Copy out the passage on biotechnology from the words "Biotechnology uses scientific" through the words "art than science.", changing "curd" to "buttermilk".
[SELECTED PASSAGE Boundary: Start]
What is Biotechnology?
Biotechnology is the development and utilization of biological forms, products, or processes for obtaining maximum benefits to man and other forms of life. According to OECD (Organization for Economic Cooperation and Development,1981)- ‘Biotechnology is the application of scientific and engineering principles to the processing of materials by biological agents to provide goods and services to the human welfare’.
Biotechnology uses scientific principles of microbiology, genetics biochemistry, chemical engineering, mathematics, statistics, computers, industrial processes, etc. Biological agent means plants and animal cells, microorganisms, enzymes, or their products. History of the origin of biotechnology is as old as human civilization. The development of biotechnology in terms of its growth, occurred in two phases viz, Traditional biotechnology, and Modern biotechnology.
Traditional biotechnology (old biotechnology) was primarily based on fermentation technology using microorganisms as in the preparation of curd, ghee, soma, vinegar, yogurt, cheese making, winemaking, etc. It became an art of kitchen in Indian houses. It was more an art than science.
Till that time people did not know as to how exactly the process occurs and the organisms causing this process. The contributions made by several chemists, biochemists, and microbiologists, over time, could explain the mechanism of the process and also the nature of microorganisms causing the process.
[SELECTED PASSAGE Boundary: End]
[DATASET EXCERPTS Boundary: Start]
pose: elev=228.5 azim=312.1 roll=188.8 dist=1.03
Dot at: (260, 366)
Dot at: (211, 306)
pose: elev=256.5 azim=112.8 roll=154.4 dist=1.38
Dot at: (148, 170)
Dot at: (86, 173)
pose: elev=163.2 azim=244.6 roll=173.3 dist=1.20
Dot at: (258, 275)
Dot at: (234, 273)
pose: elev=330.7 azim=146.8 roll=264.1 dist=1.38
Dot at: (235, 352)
[DATASET EXCERPTS Boundary: End]
◆ **TASK RESPONSE**
Biotechnology uses scientific principles of microbiology, genetics biochemistry, chemical engineering, mathematics, statistics, computers, industrial processes, etc. Biological agent means plants and animal cells, microorganisms, enzymes, or their products. History of the origin of biotechnology is as old as human civilization. The development of biotechnology in terms of its growth, occurred in two phases viz, Traditional biotechnology, and Modern biotechnology.
Traditional biotechnology (old biotechnology) was primarily based on fermentation technology using microorganisms as in the preparation of buttermilk, ghee, soma, vinegar, yogurt, cheese making, winemaking, etc. It became an art of kitchen in Indian houses. It was more an art than science.